It’s the time of year when festival line-ups start leaking into our social media pages via. fancy digitised posters. Gottwood and Field Day boast Aphex Twin, ABRA, Helena Hauff and DJ Harvey to name a few. They’re the kind of line-ups that make me wonder if 2017 will be the year I break out of the Latitude-Glastonbury Workers Beer volunteer cycle and branch into festivals as an Actual Spectator. I flick through the the Sonar, Outlook and Dimensions posters too, but a part of me (the dystopia-thirsting part) can’t help but think about how Brexit and article 50 and Theresa May’s tightened borders will tie into all of this. Festivals in European cities will inevitably become (even more) unaffordable to those coming from the UK, and the thought of having little to no international talent playing at UK venues as a result of some arbitrary law is strange to me. I’m no expert in Brexit-related policy and by no means think festival line-ups changing is the most important thing to worry about right now. But this is a column about electronic music, and the shifting European music community is definitely symptom of a larger series of changes that will come once the UK becomes an island floating apart from everything else.
You need to listen to: ‘Invisible Circles’ by Margaret Dygas
Re-released in 2013 by Perlon records, Margaret Dygas’s EP Invisible Circles is thick with reverb coated samples, steady heart-like beats and a general sense of doom. ‘Frankly’ begins with a distant sax that sustains over layers of hi-hat and fleeting kick drums. A bicycle bell pierces the atmosphere and leads into a bass-heavy groove. Recurring guitar chords shimmer, indicating a hook – the sound makes me think of Funkadelic’s Maggot Brain album for some reason. It’s when the acoustic bongo is introduced though, palm-slap unfiltered, that the track goes from conventional techno to something more experimental. These undulations both complicate and sustain the rhythm, but before you get a chance to make sense of what you’ve been listening to, it fades out as gently as it began. ‘Invisible Circles’ is a continuation in a lot of ways.
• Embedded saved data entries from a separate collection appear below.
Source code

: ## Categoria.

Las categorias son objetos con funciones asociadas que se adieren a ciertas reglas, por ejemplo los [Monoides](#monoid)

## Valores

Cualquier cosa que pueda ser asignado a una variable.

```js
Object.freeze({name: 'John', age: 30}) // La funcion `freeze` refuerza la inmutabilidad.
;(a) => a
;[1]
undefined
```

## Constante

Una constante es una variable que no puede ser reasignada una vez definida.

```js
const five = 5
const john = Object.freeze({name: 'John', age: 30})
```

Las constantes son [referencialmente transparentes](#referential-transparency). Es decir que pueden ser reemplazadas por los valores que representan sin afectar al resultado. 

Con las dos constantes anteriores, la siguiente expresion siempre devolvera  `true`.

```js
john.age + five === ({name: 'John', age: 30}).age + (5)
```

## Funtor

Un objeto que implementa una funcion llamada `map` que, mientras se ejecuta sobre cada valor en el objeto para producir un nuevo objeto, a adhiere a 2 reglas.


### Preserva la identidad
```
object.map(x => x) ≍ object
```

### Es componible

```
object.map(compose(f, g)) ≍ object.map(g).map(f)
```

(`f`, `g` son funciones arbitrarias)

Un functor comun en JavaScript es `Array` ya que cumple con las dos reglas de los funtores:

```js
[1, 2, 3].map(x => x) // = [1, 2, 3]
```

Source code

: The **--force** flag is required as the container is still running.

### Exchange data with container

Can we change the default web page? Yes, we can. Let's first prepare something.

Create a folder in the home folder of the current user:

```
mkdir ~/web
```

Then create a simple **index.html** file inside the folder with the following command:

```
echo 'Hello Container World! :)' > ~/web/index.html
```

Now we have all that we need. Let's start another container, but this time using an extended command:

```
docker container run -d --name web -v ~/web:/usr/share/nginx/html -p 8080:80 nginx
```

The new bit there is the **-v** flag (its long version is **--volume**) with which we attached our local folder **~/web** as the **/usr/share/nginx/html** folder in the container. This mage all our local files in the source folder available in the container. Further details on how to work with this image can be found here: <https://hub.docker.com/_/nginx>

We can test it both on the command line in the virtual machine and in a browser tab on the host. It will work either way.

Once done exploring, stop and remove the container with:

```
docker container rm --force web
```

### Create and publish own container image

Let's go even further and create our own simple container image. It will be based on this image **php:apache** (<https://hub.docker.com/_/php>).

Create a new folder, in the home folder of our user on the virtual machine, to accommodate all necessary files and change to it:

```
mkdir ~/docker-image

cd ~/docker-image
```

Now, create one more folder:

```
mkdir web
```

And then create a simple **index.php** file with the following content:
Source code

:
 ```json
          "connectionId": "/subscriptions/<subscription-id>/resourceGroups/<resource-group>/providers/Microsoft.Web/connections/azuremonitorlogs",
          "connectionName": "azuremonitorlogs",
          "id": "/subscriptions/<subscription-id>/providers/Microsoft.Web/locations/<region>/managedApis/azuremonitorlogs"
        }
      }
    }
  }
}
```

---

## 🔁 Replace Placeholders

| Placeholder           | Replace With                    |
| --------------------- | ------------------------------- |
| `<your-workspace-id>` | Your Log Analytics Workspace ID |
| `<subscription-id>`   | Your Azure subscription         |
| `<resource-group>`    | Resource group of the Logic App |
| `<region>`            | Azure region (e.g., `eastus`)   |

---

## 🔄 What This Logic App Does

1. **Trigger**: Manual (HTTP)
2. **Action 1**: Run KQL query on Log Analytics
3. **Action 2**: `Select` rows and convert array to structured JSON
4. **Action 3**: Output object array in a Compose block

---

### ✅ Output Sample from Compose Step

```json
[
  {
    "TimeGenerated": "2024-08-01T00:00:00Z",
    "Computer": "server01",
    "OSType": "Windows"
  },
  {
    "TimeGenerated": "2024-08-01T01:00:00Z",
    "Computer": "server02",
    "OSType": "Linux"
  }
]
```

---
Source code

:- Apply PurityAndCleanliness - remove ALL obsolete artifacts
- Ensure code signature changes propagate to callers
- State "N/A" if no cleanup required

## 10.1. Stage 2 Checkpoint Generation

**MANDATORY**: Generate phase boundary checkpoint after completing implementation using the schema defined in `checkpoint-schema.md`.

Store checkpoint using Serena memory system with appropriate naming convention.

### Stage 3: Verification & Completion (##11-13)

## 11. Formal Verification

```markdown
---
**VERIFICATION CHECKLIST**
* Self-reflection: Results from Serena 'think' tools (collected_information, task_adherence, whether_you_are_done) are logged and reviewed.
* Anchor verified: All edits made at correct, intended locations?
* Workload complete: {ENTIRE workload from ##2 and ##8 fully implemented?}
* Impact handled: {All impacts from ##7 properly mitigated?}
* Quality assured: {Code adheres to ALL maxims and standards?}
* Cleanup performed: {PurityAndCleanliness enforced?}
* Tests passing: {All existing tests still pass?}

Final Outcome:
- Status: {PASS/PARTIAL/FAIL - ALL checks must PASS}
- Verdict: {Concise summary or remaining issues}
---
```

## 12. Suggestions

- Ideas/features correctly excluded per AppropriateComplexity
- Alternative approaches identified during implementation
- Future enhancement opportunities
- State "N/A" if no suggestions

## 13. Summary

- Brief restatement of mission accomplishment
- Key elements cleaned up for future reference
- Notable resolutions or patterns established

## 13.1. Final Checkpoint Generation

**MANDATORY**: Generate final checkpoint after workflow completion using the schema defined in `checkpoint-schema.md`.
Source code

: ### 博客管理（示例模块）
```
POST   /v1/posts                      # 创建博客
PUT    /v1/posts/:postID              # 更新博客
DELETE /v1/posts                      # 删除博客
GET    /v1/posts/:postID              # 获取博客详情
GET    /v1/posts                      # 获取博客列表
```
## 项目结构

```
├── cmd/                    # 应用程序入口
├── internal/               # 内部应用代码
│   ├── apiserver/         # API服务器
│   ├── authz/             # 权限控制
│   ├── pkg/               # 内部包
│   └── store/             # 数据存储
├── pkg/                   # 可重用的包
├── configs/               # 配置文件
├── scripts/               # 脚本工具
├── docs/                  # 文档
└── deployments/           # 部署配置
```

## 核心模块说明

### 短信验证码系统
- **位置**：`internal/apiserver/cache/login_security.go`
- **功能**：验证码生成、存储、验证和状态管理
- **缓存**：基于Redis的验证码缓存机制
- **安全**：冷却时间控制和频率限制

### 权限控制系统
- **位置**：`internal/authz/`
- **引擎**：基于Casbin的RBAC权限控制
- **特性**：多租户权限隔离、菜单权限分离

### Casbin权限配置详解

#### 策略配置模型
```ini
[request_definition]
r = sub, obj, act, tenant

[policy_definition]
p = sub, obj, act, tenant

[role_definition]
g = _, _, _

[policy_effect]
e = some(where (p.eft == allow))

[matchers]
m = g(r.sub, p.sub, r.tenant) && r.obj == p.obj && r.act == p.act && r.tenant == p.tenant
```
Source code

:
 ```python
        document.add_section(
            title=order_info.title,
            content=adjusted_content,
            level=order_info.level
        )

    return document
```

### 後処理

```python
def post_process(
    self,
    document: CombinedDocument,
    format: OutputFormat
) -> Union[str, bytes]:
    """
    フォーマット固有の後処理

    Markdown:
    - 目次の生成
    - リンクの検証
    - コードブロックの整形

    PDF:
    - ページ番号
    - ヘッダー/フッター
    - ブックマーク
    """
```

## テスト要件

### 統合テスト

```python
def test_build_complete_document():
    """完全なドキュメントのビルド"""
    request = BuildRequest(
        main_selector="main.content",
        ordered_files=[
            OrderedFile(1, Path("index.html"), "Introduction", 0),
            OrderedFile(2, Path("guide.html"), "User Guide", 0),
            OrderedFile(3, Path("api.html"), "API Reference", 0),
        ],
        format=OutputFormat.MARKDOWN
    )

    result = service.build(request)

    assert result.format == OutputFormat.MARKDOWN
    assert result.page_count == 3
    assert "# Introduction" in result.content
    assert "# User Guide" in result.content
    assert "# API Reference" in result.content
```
Barely-there vocal samples pan in, leaving a trail of delay; the on-going beat a lot more varied than ‘Frankly’. I don’t know if it’d work at a club or not, but the crowd would definitely be left feeling some type of way. Invisible Circles is an EP that demands something from you: attention, engagement, empathy maybe – I’d need to listen to it a few more times to figure out which.
Preview: Horse Meat Disco – World HQ – 17th February
Horse Meat Disco are a four-man DJ collective who formed in 2003. Since then, they’ve been residents at New York’s Vauxhall, touring festivals and club nights internationally. You’ll usually see them on a festival line-up, their name alone guaranteeing hours of familiar to obscure (but selectively curated) tracks. I’ve only ever danced to their parties from the drinks-serving side of the bar, but the energy was always palpable enough to leave me with a need to see them from the perspective of the dance floor. It’s kind of a rare thing for a set to speed up your entire shift, but Horse Meat Disco managed to do this with their relentless groove. With 75 tickets being sold on the door, expect a lot of house and disco from the HMD crew alongside SoulJam resident Jack Pearce.